Building A Tiny Organic Swimming Pool With Natural Filtering

When we think of swimming pools, we typically think of large fiberglass, plastic, or concrete constructions full of pristine, clear water. They’re usually maintained in this state with the regular addition of chlorine or other chemical. These kill biological stuff and help filter out dirt and other detritus. However,  [David] likes to do things differently, as he demonstrates with a tiny plunge pool built inside his greenhouse.

The basic construction starts with digging a hole and building up a wall with concrete and bricks. There’s nothing particularly controversial there. It’s roughly 2 meters by 3 meters by 0.8 meters deep. To help the pool maintain heat, there’s a layer of foam insulation in the bottom, while the water is held inside a black liner.

Rather than traditional chemical methods, however, [David] relies on organic methods to maintain the pool. He explains how he uses an aquarium pump to create a “bubble filtered” pool that draws water through a gravel bed to maintain it and keep it clear. It’s a very natural setup, with multiple plants in the water to make it as organic as can be. It’s the kind of thing you’d expect to see at a luxury island resort, but [David’s] got one right in his very own greenhouse.  [David] explains the organic filtering concept in greater detail on his website.

We’ve featured some pool hacks before, too, though more traditional ones than this. Video after the break.

[Thanks to Keith Olson for the tip!]

18 thoughts on “Building A Tiny Organic Swimming Pool With Natural Filtering

    1. He could have installed a UV filtering device to avoid any chemicals. It works well enough to kill almost all algae and bacteria, but not insects/bugs. For those, a water pump is required to create water motion. It’s completely organic without the cons.

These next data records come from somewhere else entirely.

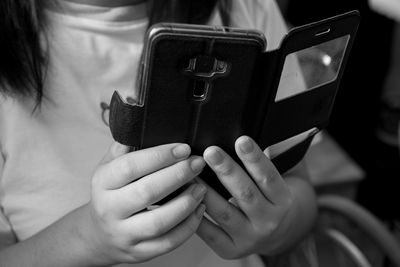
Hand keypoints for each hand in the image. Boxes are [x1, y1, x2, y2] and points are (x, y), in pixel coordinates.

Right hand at [85, 142, 206, 264]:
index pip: (131, 166)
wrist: (99, 234)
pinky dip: (188, 227)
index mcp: (103, 183)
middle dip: (177, 176)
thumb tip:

        1. Depends on the filter setup, but generally no. The nitrifying bacteria in this case would mostly live in the substrate, so as long as you’re not creating too much flow in there they’ll be okay. There will be some losses, but it’s not too bad.

  1. Not that I have anything against swimming in water with plenty of other things living in it but if you’re not putting chemicals into it to keep biological stuff from setting up housekeeping in it, it’s a pond not a swimming pool.

    1. That’s not really much of a worry if you have a full ecosystem going on like you do outside. While pretty much any unchlorinated water has some amount of them around, Legionella bacteria mostly breed well indoors or in otherwise wet, divorced from nature environments. Beats me why, I never cared to find out more.

    2. Most natural swimming ponds are designed to keep the water chemistry inhospitable to dangerous microbes. That’s not to say it can’t happen but a well functioning pond shouldn’t have it.

    3. Do you never set foot in any natural body of water? Your hypochondria will be worse for you in the long term, that isn’t without risks as well (and the risk of killer amoebas is pretty remote). Neurosis is also a life-stealing disease.